**Selected excerpt:**
══════════════════════════════
Julienne Van Loon
Fremantle Press

Julienne Van Loon has an acute eye and ear for writing place, as her previous novel, Road Story, highlighted. In Harmless, a short and compelling work, she has crafted a story that locates four central characters in the sparseness of Perth’s fringes, a landscape in which people confront both a disruptive sense of alienation and their desperate attempts to emotionally reconnect with family and loved ones.

The ensemble cast of Harmless includes Dave, a career criminal and all round desperado, who we meet at the beginning a long prison sentence for armed robbery; his young daughter, Amanda, a girl we both fear and admire for her sense of street-wise resilience (who uses wonderfully economical language, including the much neglected ‘fuck-knuckle’); Sua, Dave’s girlfriend, who is escaping a troubled past in her homeland, Thailand, and the dark secret she carries with her; and her father, Rattuwat, a man burdened by a sense of failure as a father, who has arrived in Australia under tragic circumstances.

The novel begins on a road outside Perth when Rattuwat and young Amanda become separated after their car – a bomb – has broken down while they are driving to visit Dave in prison. The subsequent chapters of the novel provide insights into the each character’s life, including their connection to Sua, told in backstory. The emotional entwinement between Dave, Amanda, Rattuwat and Sua is conveyed with simplicity, depth and raw honestly.

Dave and Amanda were literally thrown together when she was a young baby in a shitty nappy. She screams and rallies against him, while he is sometimes forced to leave her alone in their home in an effort to contain his own rage, a rage that might otherwise be taken out on her. Somehow he manages to construct a life for themselves, along with an older son from a previous relationship, Ant, and eventually Sua, who seeks Dave’s protection from a violent relationship. From the broken lives of four people a semblance of domestic normality is created, absent of sentimentality or moral rehabilitation.
══════════════════════════════
(Collected data entries)

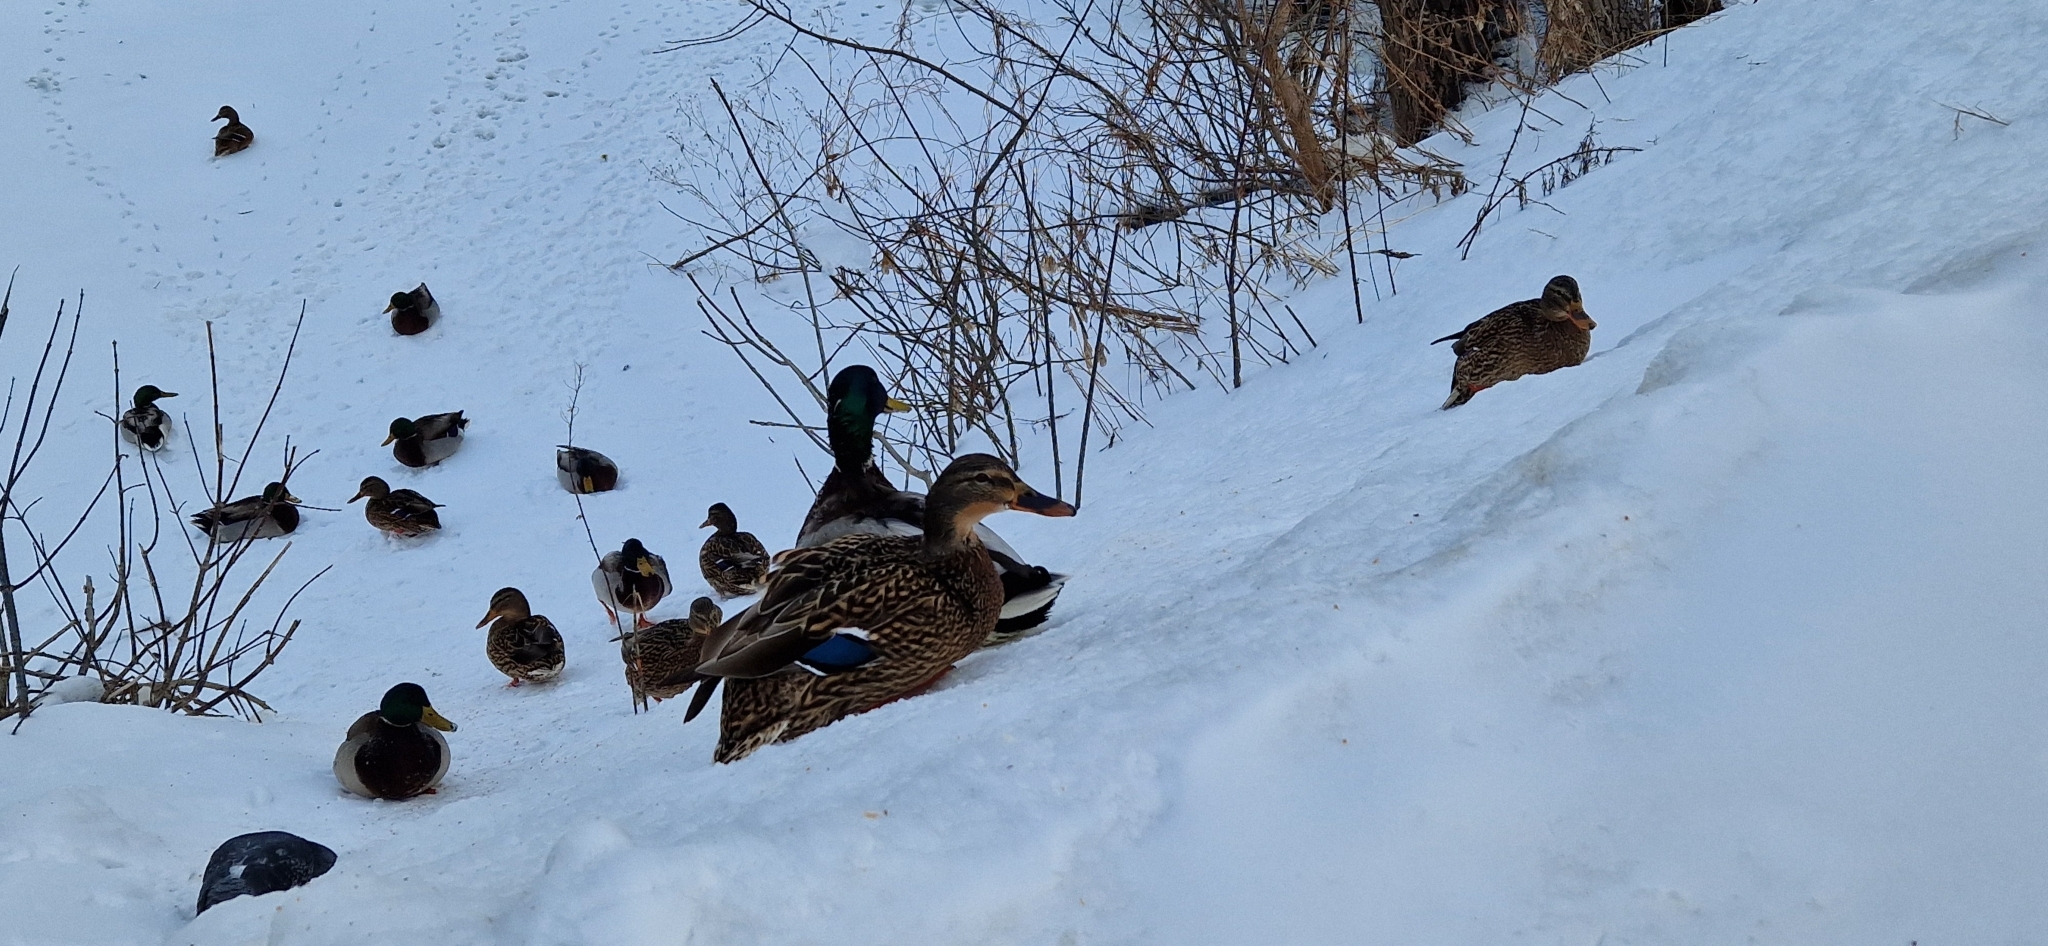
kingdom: Animalia
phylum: Chordata
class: Aves
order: Anseriformes
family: Anatidae
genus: Anas
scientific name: Anas platyrhynchos
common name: Mallard
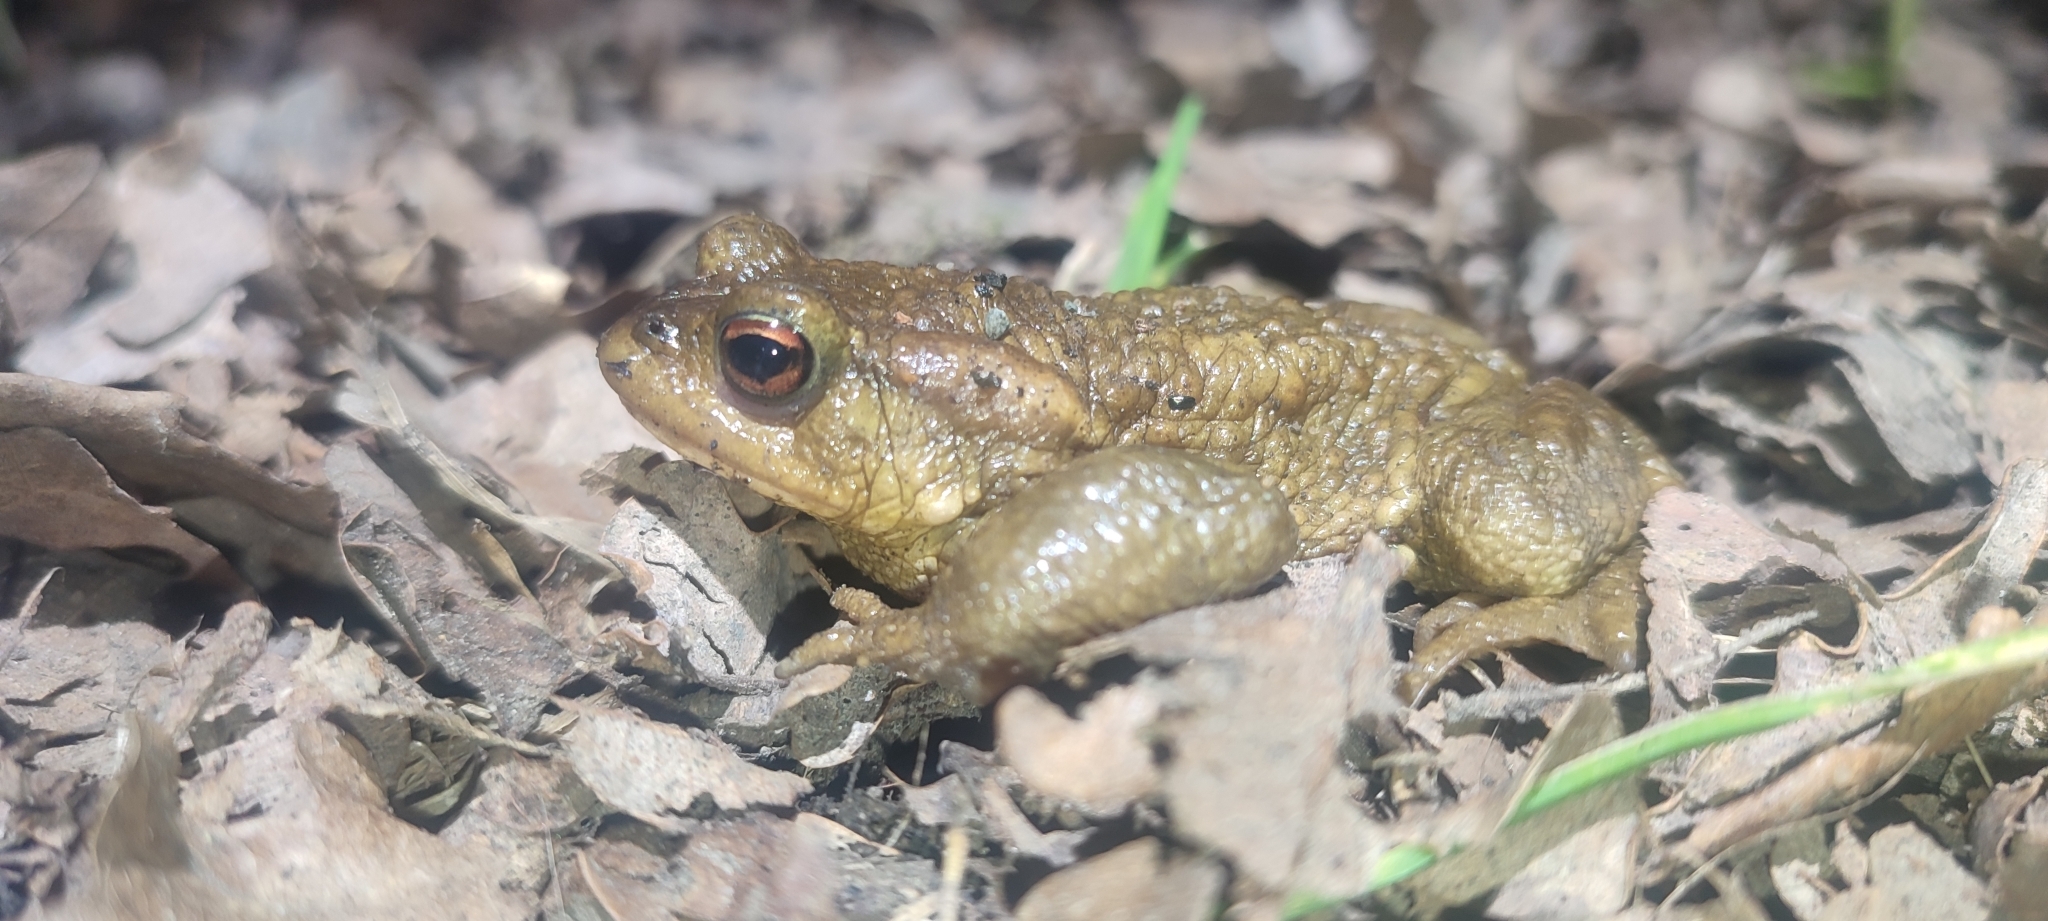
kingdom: Animalia
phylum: Chordata
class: Amphibia
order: Anura
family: Bufonidae
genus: Bufo
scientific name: Bufo spinosus
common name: Western common toad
══════════════════════════════
**Check your understanding:**
1. According to the review of Harmless, what crime put Dave in prison?
2. Copy the passage of the review of Harmless starting at "The ensemble cast" and ending at "under tragic circumstances.".
These records were drawn from a separate source.

**Answers to the exercise:**
1. Armed robbery.

2.
The ensemble cast of Harmless includes Dave, a career criminal and all round desperado, who we meet at the beginning a long prison sentence for armed robbery; his young daughter, Amanda, a girl we both fear and admire for her sense of street-wise resilience (who uses wonderfully economical language, including the much neglected ‘fuck-knuckle’); Sua, Dave’s girlfriend, who is escaping a troubled past in her homeland, Thailand, and the dark secret she carries with her; and her father, Rattuwat, a man burdened by a sense of failure as a father, who has arrived in Australia under tragic circumstances.